ChunyuanLI / Optimus

Optimus: the first large-scale pre-trained VAE language model
368 stars 37 forks source link

DailyDialogue dataset #13

Open Rabona17 opened 3 years ago

Rabona17 commented 3 years ago

Where can I get the preprocessed dailydialog dataset used for spacefusion pretraining code? Any suggestion on how to preprocess the original dailydialog would be appreciated! Thanks

ChunyuanLI commented 3 years ago

I don't have the spacefusion pre-training code. On dailydialog dataset, we keep the history of a fixed sequence length. We tried to follow the original paper setting:

https://github.com/golsun/SpaceFusion

Rabona17 commented 3 years ago

Thanks, so where can I get the daily dialog dataset you used in run_dialog_spacefusion.sh (../data/datasets/dailydialog_data/train.txt)? Or should I preprocess it myself?

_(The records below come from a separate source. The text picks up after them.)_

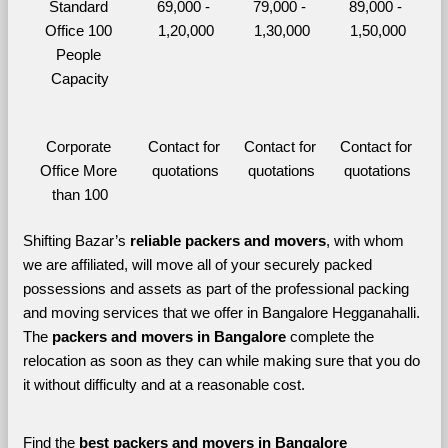
Standard 
69,000 - 
79,000 - 
89,000 - 
Office 100 
1,20,000
1,30,000
1,50,000
People 
Capacity
Corporate 
Contact for 
Contact for 
Contact for 
Office More 
quotations
quotations
quotations
than 100
Shifting Bazar’s 
reliable packers and movers
, with whom 
we are affiliated, will move all of your securely packed 
possessions and assets as part of the professional packing 
and moving services that we offer in Bangalore Hegganahalli. 
The 
packers and movers in Bangalore 
complete the 
relocation as soon as they can while making sure that you do 
it without difficulty and at a reasonable cost.
Find the 
best
packers and movers in Bangalore 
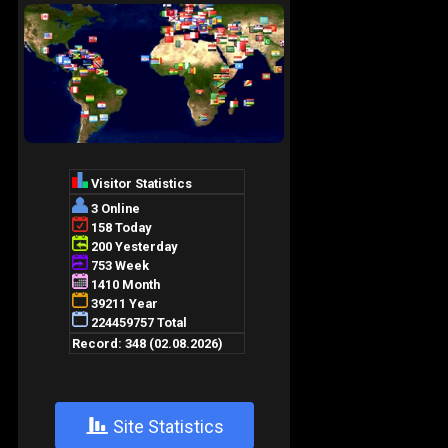
+
Site Statistics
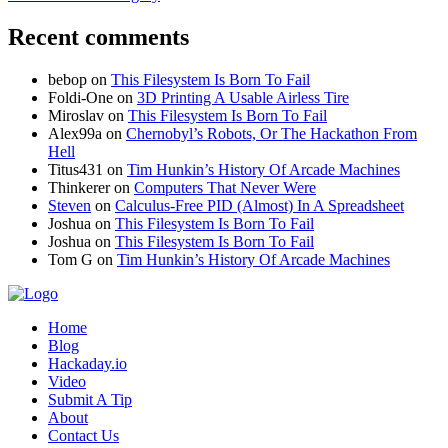
Recent comments
bebop
on
This Filesystem Is Born To Fail
Foldi-One
on
3D Printing A Usable Airless Tire
Miroslav
on
This Filesystem Is Born To Fail
Alex99a
on
Chernobyl’s Robots, Or The Hackathon From
Hell
Titus431
on
Tim Hunkin’s History Of Arcade Machines
Thinkerer
on
Computers That Never Were
Steven
on
Calculus-Free PID (Almost) In A Spreadsheet
Joshua
on
This Filesystem Is Born To Fail
Joshua
on
This Filesystem Is Born To Fail
Tom G
on
Tim Hunkin’s History Of Arcade Machines
Home
Blog
Hackaday.io
Video
Submit A Tip
About
Contact Us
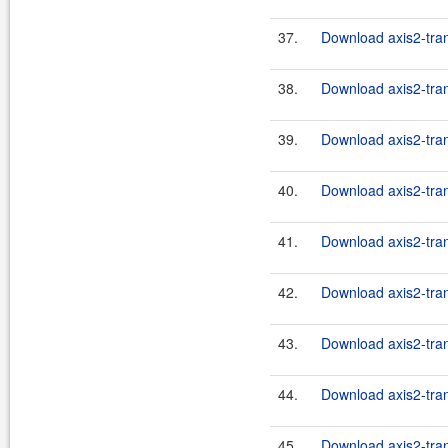
37.
Download axis2-tran
38.
Download axis2-tran
39.
Download axis2-tran
40.
Download axis2-tran
41.
Download axis2-tran
42.
Download axis2-tran
43.
Download axis2-tran
44.
Download axis2-tran
45.
Download axis2-tran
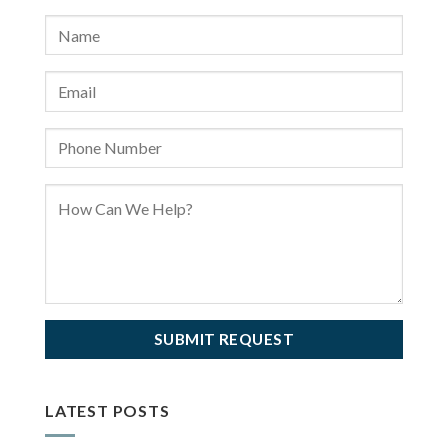
LATEST POSTS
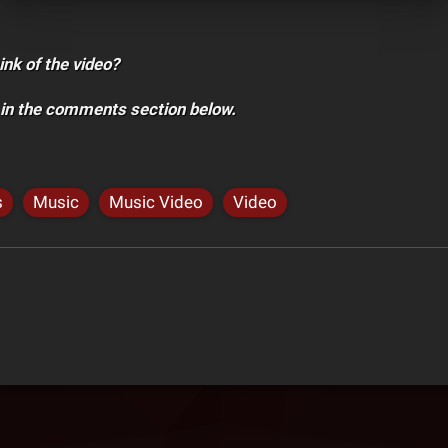
ink of the video?
 in the comments section below.
s
Music
Music Video
Video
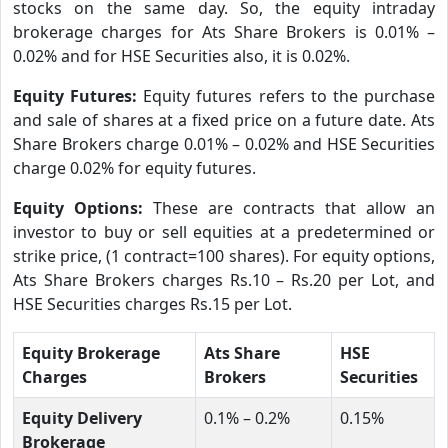
stocks on the same day. So, the equity intraday
brokerage charges for Ats Share Brokers is 0.01% –
0.02% and for HSE Securities also, it is 0.02%.
Equity Futures:
Equity futures refers to the purchase
and sale of shares at a fixed price on a future date. Ats
Share Brokers charge 0.01% – 0.02% and HSE Securities
charge 0.02% for equity futures.
Equity Options:
These are contracts that allow an
investor to buy or sell equities at a predetermined or
strike price, (1 contract=100 shares). For equity options,
Ats Share Brokers charges Rs.10 – Rs.20 per Lot, and
HSE Securities charges Rs.15 per Lot.
Equity Brokerage
Ats Share
HSE
Charges
Brokers
Securities
Equity Delivery
0.1% – 0.2%
0.15%
Brokerage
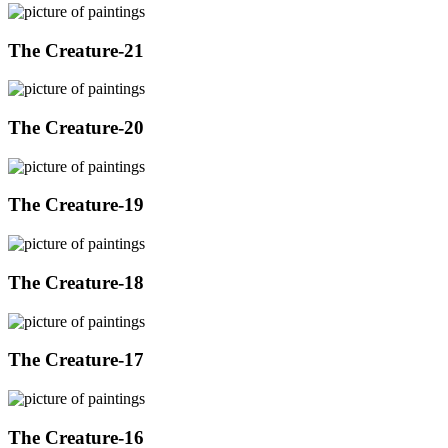
The Creature-21
The Creature-20
The Creature-19
The Creature-18
The Creature-17
The Creature-16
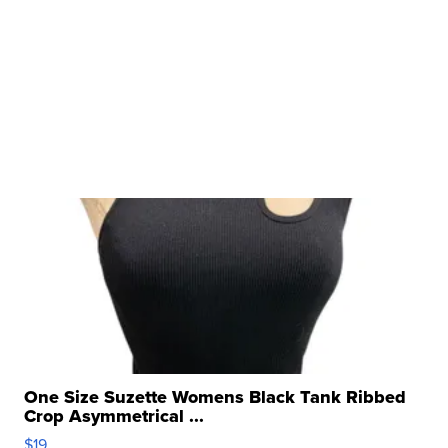
One Size Suzette Womens Black Tank Ribbed
Crop Asymmetrical ...
$19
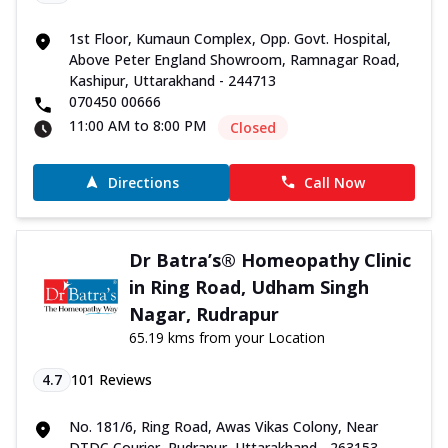
1st Floor, Kumaun Complex, Opp. Govt. Hospital,
Above Peter England Showroom, Ramnagar Road,
Kashipur, Uttarakhand - 244713
070450 00666
11:00 AM to 8:00 PM
Closed
Directions
Call Now
Dr Batra’s® Homeopathy Clinic
in Ring Road, Udham Singh
Nagar, Rudrapur
65.19 kms from your Location
4.7
101
Reviews
No. 181/6, Ring Road, Awas Vikas Colony, Near
DTDC Courier, Rudrapur, Uttarakhand - 263153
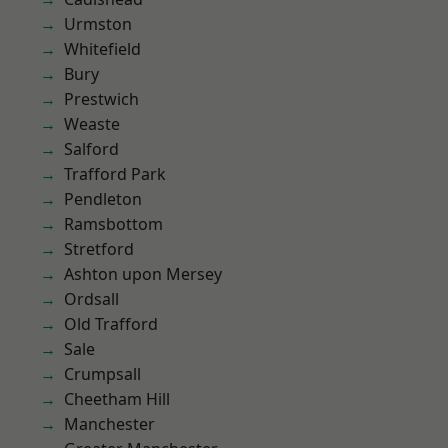
Urmston
Whitefield
Bury
Prestwich
Weaste
Salford
Trafford Park
Pendleton
Ramsbottom
Stretford
Ashton upon Mersey
Ordsall
Old Trafford
Sale
Crumpsall
Cheetham Hill
Manchester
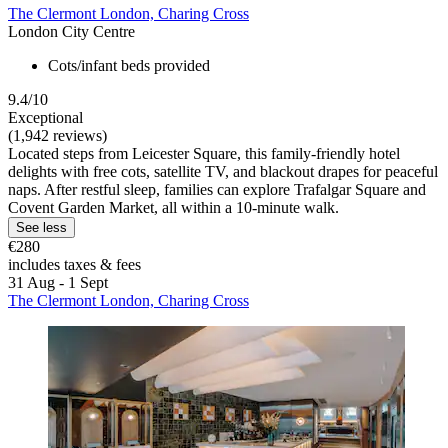
The Clermont London, Charing Cross
London City Centre
Cots/infant beds provided
9.4/10
Exceptional
(1,942 reviews)
Located steps from Leicester Square, this family-friendly hotel
delights with free cots, satellite TV, and blackout drapes for peaceful
naps. After restful sleep, families can explore Trafalgar Square and
Covent Garden Market, all within a 10-minute walk.
See less
€280
includes taxes & fees
31 Aug - 1 Sept
The Clermont London, Charing Cross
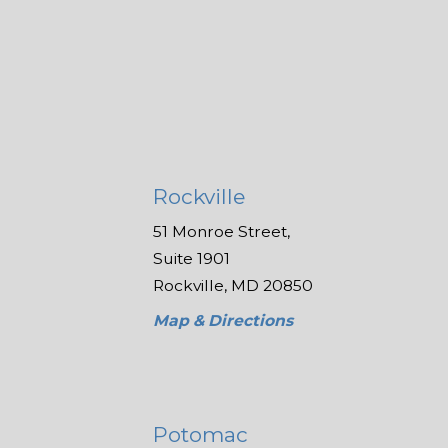
Rockville
51 Monroe Street,
Suite 1901
Rockville, MD 20850
Map & Directions
Potomac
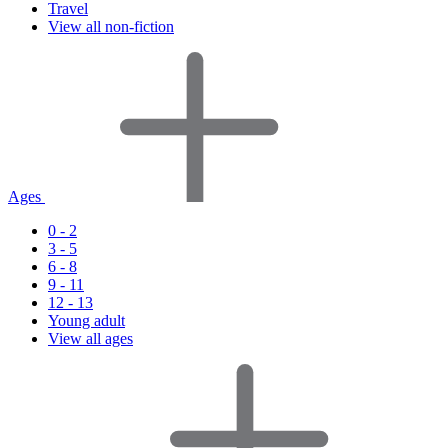
Travel
View all non-fiction
Ages
0 - 2
3 - 5
6 - 8
9 - 11
12 - 13
Young adult
View all ages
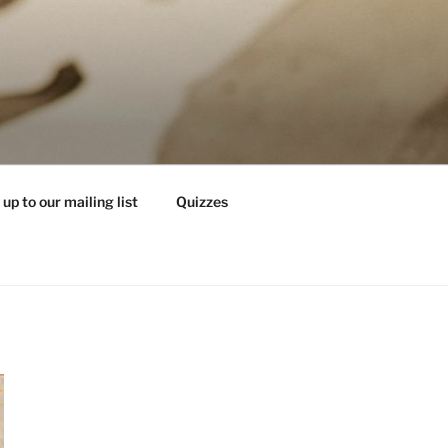
 up to our mailing list
Quizzes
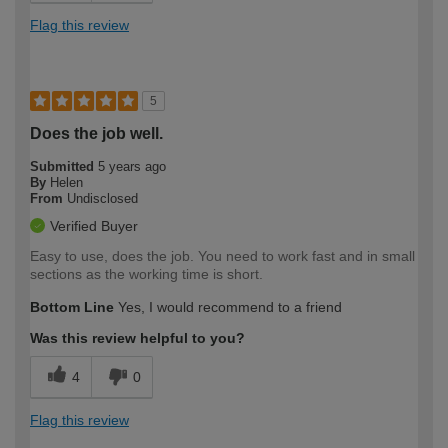
Flag this review
5
Does the job well.
Submitted
5 years ago
By
Helen
From
Undisclosed
Verified Buyer
Easy to use, does the job. You need to work fast and in small
sections as the working time is short.
Bottom Line
Yes, I would recommend to a friend
Was this review helpful to you?
4
0
Flag this review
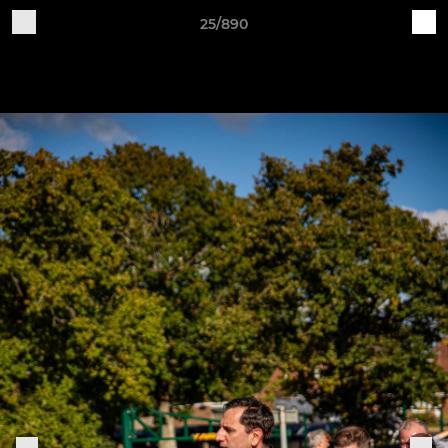
25/890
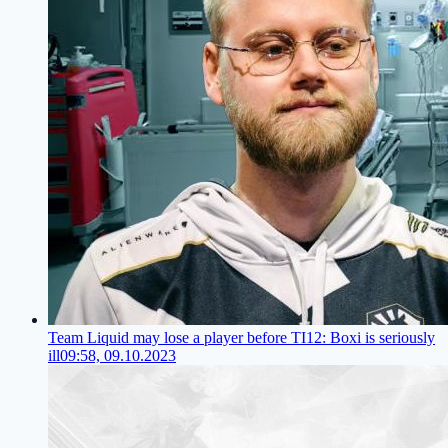
Team Liquid may lose a player before TI12: Boxi is seriously
ill
09:58, 09.10.2023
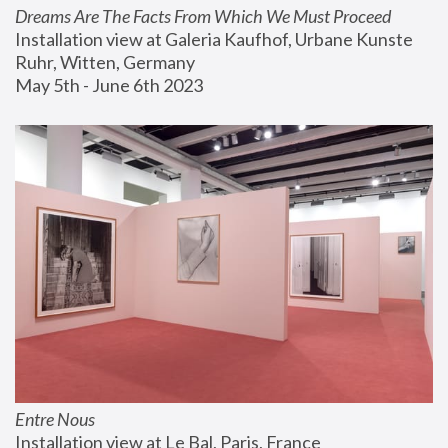
Dreams Are The Facts From Which We Must Proceed
Installation view at Galeria Kaufhof, Urbane Kunste 
Ruhr, Witten, Germany
May 5th - June 6th 2023
Entre Nous
Installation view at Le Bal, Paris, France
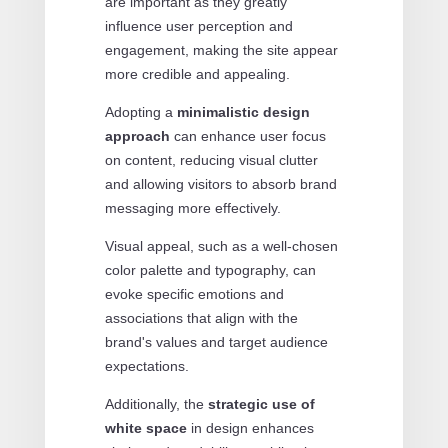
are important as they greatly
influence user perception and
engagement, making the site appear
more credible and appealing.
Adopting a
minimalistic design
approach
can enhance user focus
on content, reducing visual clutter
and allowing visitors to absorb brand
messaging more effectively.
Visual appeal, such as a well-chosen
color palette and typography, can
evoke specific emotions and
associations that align with the
brand's values and target audience
expectations.
Additionally, the
strategic use of
white space
in design enhances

ChunyuanLI commented 3 years ago

I'm afraid you have to pre-process it on your own.

Rabona17 commented 3 years ago

Sure, so for DailyDialog, since spacefusion doesn't provide any preprocessing code for the dataset, what criteria did you use for src and trgt, or what procedure did you use to split the original dailydialog in to src and trgt? Thanks in advance!